Something had to be done, not only for the fans, but for restaurant managers sitting on surplus inventory.
“At the start of the season, we push out additional inventory to restaurants in Metro Detroit,” explains Arby. “To keep up with demand.”
Except this year, the salty curly goodness was sitting immobile in the back of Arby’s restaurants taking up freezer space. So, with the consent of their passionate CEO, the restaurant chain made a change to the promotion, offering free curly fries anytime the team scores three goals.
That’s when it all changed. In the nine games since Arby’s made the promotion change, the Red Wings scored three times in all but one of them, prompting hungry fans to rush to Arby’s restaurants all over the state of Michigan.
“I’m not going to say we had anything to do with them winning,” said Arby. “But the timing is coincidental.”
Paul Daniels is a construction business owner in the city of Detroit and a Red Wings season ticket holder. He’s taking full advantage of this latest stretch of offense.
“I haven’t paid for curly fries in weeks!” Daniels told WingsNation after the most recent Red Wings win. “It’s great. I go after the game and pick up two dozen orders for breakfast for the boys the next day. How many bosses provide breakfast for their employees? They f*ckin’ love me! Go Wings and Go Arby’s!”
Despite the positive publicity for his mediocre chain of restaurants, the 27-year-old CEO urged the Red Wings to “slow down”.
“As a lifelong Red Wings fan, I love seeing them win, but they need to slow down a little bit so that we can keep up with demand.”
Since the Wings started scoring, local restaurants quickly used up their, what they have dubbed, “hat trick inventory” and started dipping into their regular inventory. It wasn’t long before they were all out and had the popular side food on back order.
“Every time I try to place an order for more inventory I get an out of stock message,” says Delea. “So I have to offer my customers regular fries, which nobody wants. We’re Arby’s, not McDonalds! We live and die by our curly fries.”
While he enjoyed the wins at first, every third goal the Wings score in a game has been a pain in Arby’s side now.
“We’re working hard to get our popular curly fries out to every one of our restaurants in Michigan,” Arby assured. “It would be great if the Red Wings could ease up on the scoring just a little bit to help us out.”

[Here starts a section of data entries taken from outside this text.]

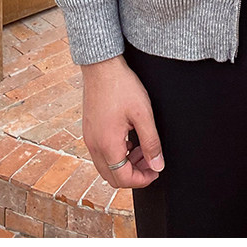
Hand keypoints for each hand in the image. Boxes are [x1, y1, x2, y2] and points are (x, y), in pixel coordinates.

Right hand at [81, 54, 164, 189]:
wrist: (102, 66)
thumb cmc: (122, 86)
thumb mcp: (143, 115)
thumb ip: (151, 143)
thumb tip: (157, 166)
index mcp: (107, 144)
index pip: (123, 179)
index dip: (142, 180)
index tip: (156, 171)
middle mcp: (94, 145)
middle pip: (112, 177)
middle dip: (134, 175)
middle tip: (151, 161)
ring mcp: (89, 138)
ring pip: (106, 166)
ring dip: (125, 165)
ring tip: (143, 150)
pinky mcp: (89, 130)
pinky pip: (101, 153)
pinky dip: (117, 154)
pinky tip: (130, 140)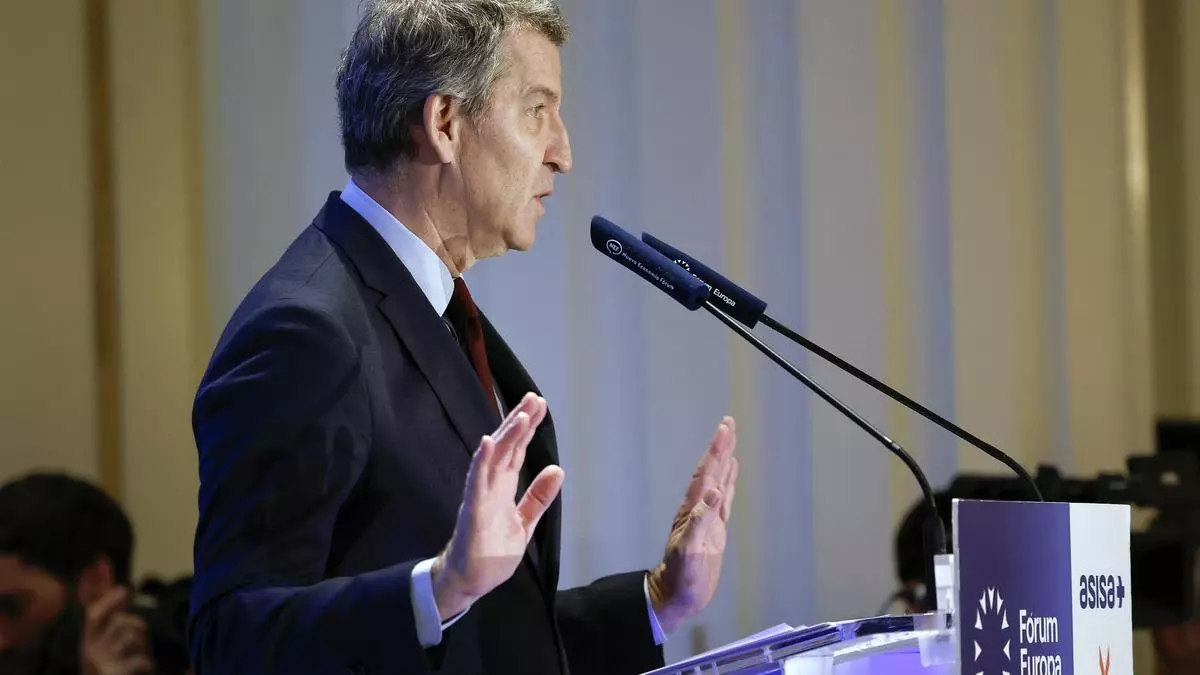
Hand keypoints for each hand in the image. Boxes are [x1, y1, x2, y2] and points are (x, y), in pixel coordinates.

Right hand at [81, 587, 152, 674]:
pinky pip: (141, 659)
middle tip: (138, 636)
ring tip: (136, 654)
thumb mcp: (101, 643)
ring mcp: (105, 662)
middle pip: (121, 622)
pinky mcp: (117, 673)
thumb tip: (119, 589)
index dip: (107, 601)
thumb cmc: (106, 664)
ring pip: (133, 638)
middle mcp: (92, 650)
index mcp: (87, 641)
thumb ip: (108, 618)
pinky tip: (142, 667)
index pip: (93, 615)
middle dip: (135, 625)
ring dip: (142, 645)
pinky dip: (146, 663)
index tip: (123, 589)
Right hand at [431, 393, 564, 619]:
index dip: (528, 428)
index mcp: (504, 486)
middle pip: (506, 447)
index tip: (540, 405)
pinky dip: (481, 462)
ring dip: (506, 436)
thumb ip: (539, 497)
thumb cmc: (493, 550)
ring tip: (521, 415)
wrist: (470, 581)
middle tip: (534, 399)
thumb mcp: (525, 522)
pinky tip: (487, 442)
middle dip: (520, 422)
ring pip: (493, 459)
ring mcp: (480, 496)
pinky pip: (476, 483)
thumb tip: (558, 469)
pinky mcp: (473, 511)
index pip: (517, 450)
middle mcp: (491, 485)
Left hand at [648, 416, 738, 633]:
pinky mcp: (714, 530)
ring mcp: (707, 518)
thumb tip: (713, 492)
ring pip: (718, 482)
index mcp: (693, 509)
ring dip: (724, 461)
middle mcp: (699, 509)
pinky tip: (730, 474)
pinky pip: (723, 500)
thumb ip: (700, 521)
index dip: (716, 450)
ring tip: (730, 440)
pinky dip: (728, 483)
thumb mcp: (689, 550)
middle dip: (720, 447)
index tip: (725, 428)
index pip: (706, 473)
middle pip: (711, 471)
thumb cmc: (680, 576)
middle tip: (729, 423)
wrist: (677, 596)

When reached for comment, a Red Wings Communications Intern said, “While we sympathize with the current position Arby’s has found itself in, this team cannot and will not sacrifice it’s play on the ice for the sake of curly fries, no matter how salty, delicious, and satisfying they are.”
For the 27-year-old Arby, it’s an internal conflict. “My Dad started this promotion to make people happy, but he could never have predicted that this season’s team would score so much. If they keep it up, they may just run our curly fries off the menu.”
That would certainly be a shame for the long-lasting chain of restaurants because nobody goes to Arby’s for the sandwiches.